The Scottish Government announced yesterday that the Prevention Zone, which requires all poultry keepers to keep their birds indoors, will be in force until the end of February.
If producers are unable to do that they need to take practical steps to keep their stock separate from wild birds. There is also a GB-wide ban on poultry shows and gatherings.
In addition bird keepers have been told to take extra biosecurity measures to minimise the risk of infection.
The advice comes as another case of the highly pathogenic virus was confirmed in a backyard flock of chicken and ducks in Wales.
Rural Economy Secretary Fergus Ewing said the measures were precautionary, to protect Scotland’s valuable poultry industry..
“We and our partners continue to monitor the situation closely and stand ready to respond to any suspicion of disease in Scotland,” he said.
Scotland’s Chief Veterinary Officer Sheila Voas added that other biosecurity measures were vital. They include the cleansing and disinfection of footwear, clothing or equipment after contact with birds.
“Owners of backyard flocks and captive birds should also consider ways they can improve their biosecurity, as well as taking reasonable and practicable steps to separate their birds from wild birds,” she added.
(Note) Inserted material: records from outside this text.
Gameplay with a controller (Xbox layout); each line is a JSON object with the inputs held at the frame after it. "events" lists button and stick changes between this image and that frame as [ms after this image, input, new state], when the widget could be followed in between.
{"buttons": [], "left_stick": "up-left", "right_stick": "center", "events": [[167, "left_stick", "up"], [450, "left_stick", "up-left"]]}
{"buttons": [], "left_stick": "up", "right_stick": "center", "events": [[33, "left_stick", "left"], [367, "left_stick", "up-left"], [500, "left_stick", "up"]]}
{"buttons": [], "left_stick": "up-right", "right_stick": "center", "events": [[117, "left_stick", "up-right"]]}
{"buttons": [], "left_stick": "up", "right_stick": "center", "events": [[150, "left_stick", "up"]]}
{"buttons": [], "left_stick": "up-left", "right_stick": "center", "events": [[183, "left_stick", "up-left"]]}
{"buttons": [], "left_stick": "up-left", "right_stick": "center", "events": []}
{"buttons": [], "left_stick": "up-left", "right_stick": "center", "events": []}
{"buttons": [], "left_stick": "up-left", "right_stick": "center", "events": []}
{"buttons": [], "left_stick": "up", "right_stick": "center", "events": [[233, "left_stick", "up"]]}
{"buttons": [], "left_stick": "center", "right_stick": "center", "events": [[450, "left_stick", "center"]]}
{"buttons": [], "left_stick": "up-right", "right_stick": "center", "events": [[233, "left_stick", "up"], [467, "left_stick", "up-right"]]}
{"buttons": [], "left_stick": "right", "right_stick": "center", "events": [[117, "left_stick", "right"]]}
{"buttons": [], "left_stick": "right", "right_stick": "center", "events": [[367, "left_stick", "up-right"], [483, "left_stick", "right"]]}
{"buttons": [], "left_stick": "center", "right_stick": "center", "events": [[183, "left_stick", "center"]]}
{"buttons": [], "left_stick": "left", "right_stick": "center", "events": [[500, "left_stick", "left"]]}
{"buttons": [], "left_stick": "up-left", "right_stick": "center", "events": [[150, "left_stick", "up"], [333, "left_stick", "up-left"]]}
“Bird keepers and members of the public should remain vigilant for signs of disease in domestic or wild birds. Keepers who are concerned about the health or welfare of their flock should seek veterinary advice immediately.
“Expert advice remains that consumers should not be concerned about eating eggs or poultry and the threat to public health from the virus is very low.”
The British Veterinary Association (BVA) and British Veterinary Poultry Association (BVPA) have also reiterated their call for vigilance amongst all poultry keepers, vets and anyone visiting premises where birds are kept.
Anyone with suspicion of the disease in their birds should report this to the Animal Plant and Health Agency on 0300 303 8268 immediately.
Anyone finding dead wild waterfowl (swans, geese or ducks) or gulls, or five or more dead wild birds of other species in the same location is asked to report them to the Defra helpline on 03459 335577.